It’s that time again ladies and gentlemen… The circus is back in town.
Ringling Bros. and Barnum and Bailey have made their way to Fairfax for the “Greatest Show on Earth” to wow us with their abundant entertainment devices: from the adventurous feats of flying performers to (my personal favorites subjects) the lions, tigers, and elephants (oh my!).
Oh, the animals: let’s talk about these circus captives for a moment.
Ringling Bros. and Barnum and Bailey have been under a lot of fire regarding allegations of animal cruelty and abuse. It seems like they thought that they would originally be able to avoid this scrutiny of their animal care by opening up the Center for Elephant Conservation in 1995, rescuing their performance dogs from animal shelters, and retiring their tigers to Big Cat Rescue. But animal rights organizations were not to be deterred from finding out the truth about what actually happens behind the scenes.
PETA published an article called “12 Things Ringling Doesn’t Want You to Know” which focused on the treatment of the elephants specifically, calling out the circus for utilizing inhumane devices for training purposes, accusing them of physically beating these animals and exposing the terrible living conditions to which they are subject.
In 2014, as an update to this article, PETA went on to accuse the circus of possibly writing their own inspections. PETA got ahold of an inspection report from the U.S. Department of Agriculture (USDA) that stated the temperature inside of the boxcars housing the elephants was as hot as 95.3 degrees. Yet, Ringling Bros. ended up with a clean report after the USDA retracted this original report, which is nothing short of suspicion and leaves us with a lot of blanks to fill in.
PETA got ahold of an inspection report from the U.S. Department of Agriculture (USDA) that stated the temperature inside of the boxcars housing the elephants was as hot as 95.3 degrees.
There is photo and video evidence that the elephants’ traveling conditions are severely substandard. They are extremely confined for their size, chained for hours without the ability to lie down or move around in areas that lack windows and fresh air. Not to mention the existing proof of one of the elephants having covered up wounds that looked like they were made by a bull hook, suggesting physical abuse.
Finally last year, the parent company of the circus, Feld Entertainment, decided that they would stop using elephants in their shows by May 2016.
They are planning on sending the elephants being used in current shows to the Center for Elephant Conservation. While Feld says that this change is because of local laws about using elephants in entertainment shows and not a result of the animals rights allegations against them from various groups, it is clear PETA and others have made influenced the decision.
However, elephants are not the only animals in the circus.
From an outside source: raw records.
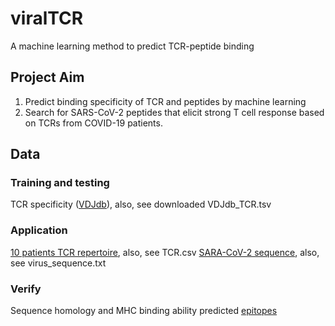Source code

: # viralTCR
A machine learning method to predict TCR-peptide binding

## Project Aim
1. Predict binding specificity of TCR and peptides by machine learning
2. Search for SARS-CoV-2 peptides that elicit strong T cell response based on TCRs from COVID-19 patients. 

## Data
### Training and testing
TCR specificity ([VDJdb](https://vdjdb.cdr3.net/search)), also, see downloaded VDJdb_TCR.tsv
### Application
[10 patients TCR repertoire](https://www.medrxiv.org/content/10.1101/2020.03.15.20033472v1.supplementary-material), also, see TCR.csv
[SARA-CoV-2 sequence](https://www.ncbi.nlm.nih.gov/nuccore/MN908947), also, see virus_sequence.txt
### Verify
Sequence homology and MHC binding ability predicted [epitopes](https://www.cell.com/cell-host-microbe/pdf/S1931-3128(20)30166-9.pdf?_returnURL=https%3A%2F%2Flinkinghub.elsevier.com%2Fretrieve%2Fpii%2FS1931312820301669%3Fshowall%3Dtrue)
Removing elephants from these unfortunate circumstances is only the beginning of the fight for animal welfare in this entertainment industry. Many other wild animals are utilized in these shows and possibly also being treated in cruel manners. Lion and tiger cubs get taken from their mothers before they should be in order to make them more submissive toward humans. Their feeding habits are questionable as well as their living conditions. The Big Cat Rescue states that approximately 30 lions or tigers are destroyed because they are not trainable, according to the circus’ standards.
So before you buy tickets for the cruelest show on Earth, to enjoy the tricks and talents of these animals, remember what happens when the curtain closes.